The 2006 USG Sheetrock 400 was a NASCAR Nextel Cup Series race held on July 9, 2006, at Chicagoland Speedway in Joliet, Illinois. The race was the 18th of the 2006 NASCAR Nextel Cup Series season. Jeff Burton of Richard Childress Racing won the pole position with a lap speed of , his second pole of 2006 along with the Daytona 500, marking the first time in his career that he won two poles in the same year. Roush Racing's Matt Kenseth led the most laps, while Jeff Gordon of Hendrick Motorsports won the race on a green-white-checker finish, which extended the race from 267 laps to 270.

Qualifying

Race recap
Pole-sitter Jeff Burton led much of the early portion of the race, but Jeff Gordon then took the lead after a strong green-flag pit stop.

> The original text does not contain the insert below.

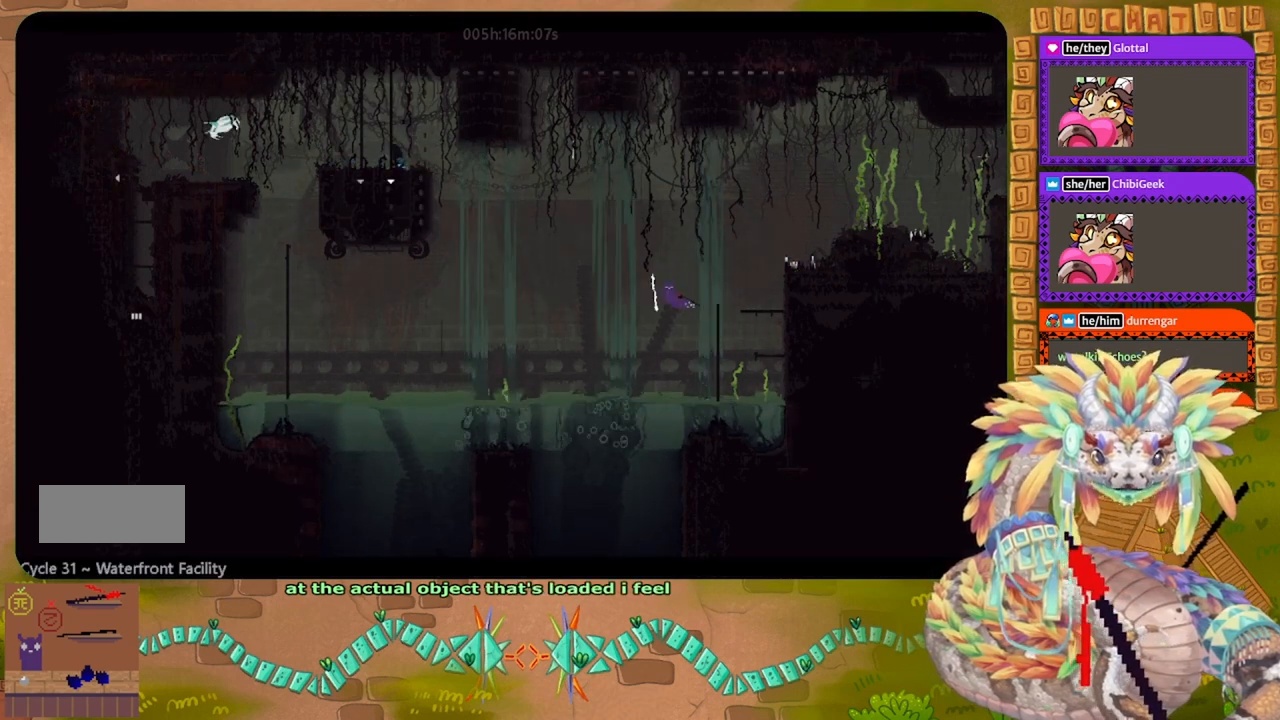
{"keys": ["down", "left"], "events": [[300, "down", "down"], [433, "j", "up"]]}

On lap 68, the first caution flag was flown for debris on the track, shuffling the driver order and giving the lead to Kevin Harvick. With four laps to go, Gordon drove into a slowing Matt Kenseth's rear bumper, spinning him. On the green-white-checker finish, Gordon led the final laps to win his 75th career Cup Series victory and second of 2006 with a 0.461 second lead over Burton, followed by Kyle Busch, Kevin Harvick, and defending race winner Dale Earnhardt Jr. Points leader Jimmie Johnson, Reed Sorenson, Kurt Busch, Clint Bowyer and J. J. Yeley closed out the top ten. Meanwhile, Kenseth was involved in a second wreck and ran out of fuel, but managed to finish the race on the lead lap and finished 22nd.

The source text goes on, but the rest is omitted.